# WHAT YOU HAVE TO DO
Every entry here needs to be repeated exactly.

# PROVIDED INFORMATION
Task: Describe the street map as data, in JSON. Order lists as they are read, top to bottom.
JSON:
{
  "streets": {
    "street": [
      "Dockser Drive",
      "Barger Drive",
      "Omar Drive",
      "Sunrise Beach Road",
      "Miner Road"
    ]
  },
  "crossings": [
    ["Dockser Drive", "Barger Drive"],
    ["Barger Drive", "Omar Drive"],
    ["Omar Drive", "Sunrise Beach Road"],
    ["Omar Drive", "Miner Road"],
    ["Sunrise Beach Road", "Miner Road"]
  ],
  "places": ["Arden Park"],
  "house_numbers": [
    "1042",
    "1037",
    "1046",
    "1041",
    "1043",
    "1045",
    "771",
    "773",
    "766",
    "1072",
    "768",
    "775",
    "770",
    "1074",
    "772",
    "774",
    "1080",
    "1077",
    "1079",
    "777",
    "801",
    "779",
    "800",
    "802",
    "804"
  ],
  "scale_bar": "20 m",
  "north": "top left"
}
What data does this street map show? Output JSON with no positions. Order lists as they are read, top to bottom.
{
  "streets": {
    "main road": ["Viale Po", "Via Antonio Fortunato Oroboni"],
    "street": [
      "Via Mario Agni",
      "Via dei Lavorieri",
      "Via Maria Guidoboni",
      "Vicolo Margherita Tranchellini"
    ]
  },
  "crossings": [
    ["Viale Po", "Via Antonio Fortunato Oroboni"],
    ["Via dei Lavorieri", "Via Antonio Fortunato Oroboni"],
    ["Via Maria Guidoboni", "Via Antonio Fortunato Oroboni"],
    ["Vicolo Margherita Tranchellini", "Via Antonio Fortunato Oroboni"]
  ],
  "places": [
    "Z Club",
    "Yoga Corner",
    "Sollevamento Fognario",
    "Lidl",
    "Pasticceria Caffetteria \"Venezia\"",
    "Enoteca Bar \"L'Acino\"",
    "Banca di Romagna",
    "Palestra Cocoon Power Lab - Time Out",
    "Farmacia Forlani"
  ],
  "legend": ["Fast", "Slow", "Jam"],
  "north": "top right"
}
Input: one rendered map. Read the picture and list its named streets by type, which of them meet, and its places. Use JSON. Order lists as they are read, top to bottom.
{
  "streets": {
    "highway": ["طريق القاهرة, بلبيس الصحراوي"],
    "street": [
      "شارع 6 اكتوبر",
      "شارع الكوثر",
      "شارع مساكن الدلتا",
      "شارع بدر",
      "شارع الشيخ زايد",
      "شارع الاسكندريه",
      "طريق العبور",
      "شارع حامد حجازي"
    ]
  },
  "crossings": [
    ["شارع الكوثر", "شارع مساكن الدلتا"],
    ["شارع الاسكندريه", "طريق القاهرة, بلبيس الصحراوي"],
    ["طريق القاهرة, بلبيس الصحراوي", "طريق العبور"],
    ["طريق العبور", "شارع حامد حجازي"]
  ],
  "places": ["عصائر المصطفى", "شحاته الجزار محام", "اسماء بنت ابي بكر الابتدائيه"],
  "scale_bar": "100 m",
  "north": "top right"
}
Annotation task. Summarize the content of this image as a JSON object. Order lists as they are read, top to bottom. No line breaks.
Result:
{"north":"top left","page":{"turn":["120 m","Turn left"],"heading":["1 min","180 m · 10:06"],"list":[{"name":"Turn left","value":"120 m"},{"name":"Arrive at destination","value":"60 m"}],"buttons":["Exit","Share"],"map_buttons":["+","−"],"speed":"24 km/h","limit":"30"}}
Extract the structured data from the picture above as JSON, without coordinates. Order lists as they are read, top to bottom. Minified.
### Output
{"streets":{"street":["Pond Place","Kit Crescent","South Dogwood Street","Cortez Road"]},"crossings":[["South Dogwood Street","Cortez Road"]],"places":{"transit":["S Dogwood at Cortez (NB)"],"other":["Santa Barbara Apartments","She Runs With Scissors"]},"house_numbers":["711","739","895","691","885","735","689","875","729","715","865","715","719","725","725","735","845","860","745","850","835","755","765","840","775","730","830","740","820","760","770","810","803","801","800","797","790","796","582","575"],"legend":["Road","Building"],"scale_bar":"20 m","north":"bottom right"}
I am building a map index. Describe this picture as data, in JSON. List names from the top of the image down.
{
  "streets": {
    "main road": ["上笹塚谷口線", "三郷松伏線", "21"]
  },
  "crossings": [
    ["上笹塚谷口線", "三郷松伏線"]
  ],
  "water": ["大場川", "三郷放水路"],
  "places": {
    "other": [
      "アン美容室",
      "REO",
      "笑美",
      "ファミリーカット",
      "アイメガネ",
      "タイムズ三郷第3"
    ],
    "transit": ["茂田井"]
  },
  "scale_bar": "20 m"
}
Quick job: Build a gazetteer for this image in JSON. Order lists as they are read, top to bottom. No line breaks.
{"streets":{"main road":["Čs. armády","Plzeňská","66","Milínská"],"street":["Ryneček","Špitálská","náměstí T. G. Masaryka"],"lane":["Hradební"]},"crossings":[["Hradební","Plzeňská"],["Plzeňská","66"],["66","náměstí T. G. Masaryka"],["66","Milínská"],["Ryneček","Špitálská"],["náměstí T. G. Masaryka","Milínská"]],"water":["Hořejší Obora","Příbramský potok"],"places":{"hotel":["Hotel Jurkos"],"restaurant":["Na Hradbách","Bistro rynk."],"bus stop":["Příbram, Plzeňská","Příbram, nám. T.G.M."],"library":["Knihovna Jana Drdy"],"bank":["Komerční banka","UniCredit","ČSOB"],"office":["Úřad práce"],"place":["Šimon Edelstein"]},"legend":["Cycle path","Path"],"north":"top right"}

# RESULT FOR THIS TASK
Task: Describe the street map as data, in JSON. Order lists as they are read, top to bottom.
JSON:
{
  "streets": {
    "street": [
      "Dockser Drive",
      "Barger Drive",
      "Omar Drive",
      "Sunrise Beach Road",
      "Miner Road"
    ]
  },
  "crossings": [
    ["Dockser Drive", "Barger Drive"],
    ["Barger Drive", "Omar Drive"],
    ["Omar Drive", "Sunrise Beach Road"],
    ["Omar Drive", "Miner Road"],
    ["Sunrise Beach Road", "Miner Road"]
  ],
  "places": ["Arden Park"],
  "house_numbers": [
    "1042",
    "1037",
    "1046",
    "1041",
    "1043",
    "1045",
    "771",
    "773",
    "766",
    "1072",
    "768",
    "775",
    "770",
    "1074",
    "772",
    "774",
    "1080",
    "1077",
    "1079",
    "777",
    "801",
    "779",
    "800",
    "802",
    "804"
  ],
  "scale_bar": "20 m",
  "north": "top left"
}
What data does this street map show? Output JSON with no positions. Order lists as they are read, top to bottom.
{
  "streets": {
    "main road": ["Viale Po", "Via Antonio Fortunato Oroboni"],
    "street": [
      "Via Mario Agni",
      "Via dei Lavorieri",
      "Via Maria Guidoboni",
      "Vicolo Margherita Tranchellini"
    ]
  },
  "crossings": [
    ["Viale Po", "Via Antonio Fortunato Oroboni"],
    ["Via dei Lavorieri", "Via Antonio Fortunato Oroboni"],
    ["Via Maria Guidoboni", "Via Antonio Fortunato Oroboni"],
    ["Vicolo Margherita Tranchellini", "Via Antonio Fortunato Oroboni"]
  ],
  "places": [
    "Z Club",
    "Yoga Corner",
    "Sollevamento Fognario",
    "Lidl",
    "Pasticceria Caffetteria \"Venezia\"",
    "Enoteca Bar \"L'Acino\"",
    "Banca di Romagna",
    "Palestra Cocoon Power Lab - Time Out",
    "Farmacia Forlani"
  ],
  "legend": ["Fast", "Slow", "Jam"],
  "north": "top right"
}
Input: one rendered map. Read the picture and list its named streets by type, which of them meet, and its places. Use JSON. Order lists as they are read, top to bottom.
{
  "streets": {
    "highway": ["طريق القاهرة, بلبيس الصحراوي"],
    "street": [
      "شارع 6 اكتوبر",
      "شارع الكوثر",
      "شارع مساكن الدلتا",
      "شارع بدر",
      "شارع الشيخ زايد",
      "شارع الاسكندريه",
      "طريق العبور",
      "شارع حامد حجازي"
    ]
  },
  "crossings": [
    ["شارع الكوثر", "شارع مساكن الدلتا"],
    ["شارع الاسكندريه", "طريق القاهرة, بلبيس الصحراوي"],
    ["طريق القاهرة, بلبيس الصحراوي", "طريق العبور"],
    ["طريق العبور", "شارع حامد حجازي"]
  ],
  "places": ["عصائر المصطفى", "شحاته الجزار محام", "اسماء بنت ابي بكر الابتدائيه"],
  "scale_bar": "100 m",
  "north": "top right"
}
Annotation task. Summarize the content of this image as a JSON object. Order lists as they are read, top to bottom. No line breaks.
Result:
{"north":"top left","page":{"turn":["120 m","Turn left"],"heading":["1 min","180 m · 10:06"],"list":[{"name":"Turn left","value":"120 m"},{"name":"Arrive at destination","value":"60 m"}],"buttons":["Exit","Share"],"map_buttons":["+","−"],"speed":"24 km/h","limit":"30"}}
Extract the structured data from the picture above as JSON, without coordinates. Order lists as they are read, top to bottom. Minified.
### Output
{"streets":{"street":["Pond Place","Kit Crescent","South Dogwood Street","Cortez Road"]},"crossings":[["South Dogwood Street","Cortez Road"]],"places":{"transit":["S Dogwood at Cortez (NB)"],"other":["Santa Barbara Apartments","She Runs With Scissors"]},"house_numbers":["711","739","895","691","885","735","689","875","729","715","865","715","719","725","725","735","845","860","745","850","835","755","765","840","775","730","830","740","820","760","770","810","803","801","800","797","790","796","582","575"],"legend":["Road","Building"],"scale_bar":"20 m","north":"bottom right"}
I am building a map index. Describe this picture as data, in JSON. List names from the top of the image down.
{
  "streets": {
    "main road": ["上笹塚谷口線", "三郷松伏線", "21"]
  },
  "crossings": [
    ["上笹塚谷口線", "三郷松伏線"]
  ],
  "water": ["大場川", "三郷放水路"],
  "places": {
    "other": [
      "アン美容室",
      "REO",
      "笑美",
      "ファミリーカット",
      "アイメガネ",
      "タイムズ三郷第3"
    ],
    "transit": ["茂田井"]
  },
  "scale_bar": "20 m"
}
Quick job: Build a gazetteer for this image in JSON. Order lists as they are read, top to bottom. No line breaks.
{"streets":{"main road":["Čs. armády","Plzeňská","66","Milínská"],"street":["Ryneček","Špitálská","náměstí T. G. Masaryka"],"lane":["Hradební"]},"crossings":[["Hradební","Plzeňská"],["Plzeňská","66"],["66","náměstí T. G. Masaryka"],["66","Milínská"],["Ryneček","Špitálská"],["náměstí T. G. Masaryka","Milínská"]],"water":["Hořejší Obora","Příbramský potok"],"places":{"hotel":["Hotel Jurkos"],"restaurant":["Na Hradbách","Bistro rynk."],"bus stop":["Příbram, Plzeňská","Příbram, nám. T.G.M."],"library":["Knihovna Jana Drdy"],"bank":["Komerční banka","UniCredit","ČSOB"],"office":["Úřad práce"],"place":["Šimon Edelstein"]},"legend":["Cycle path","Path"],"north":"top right"}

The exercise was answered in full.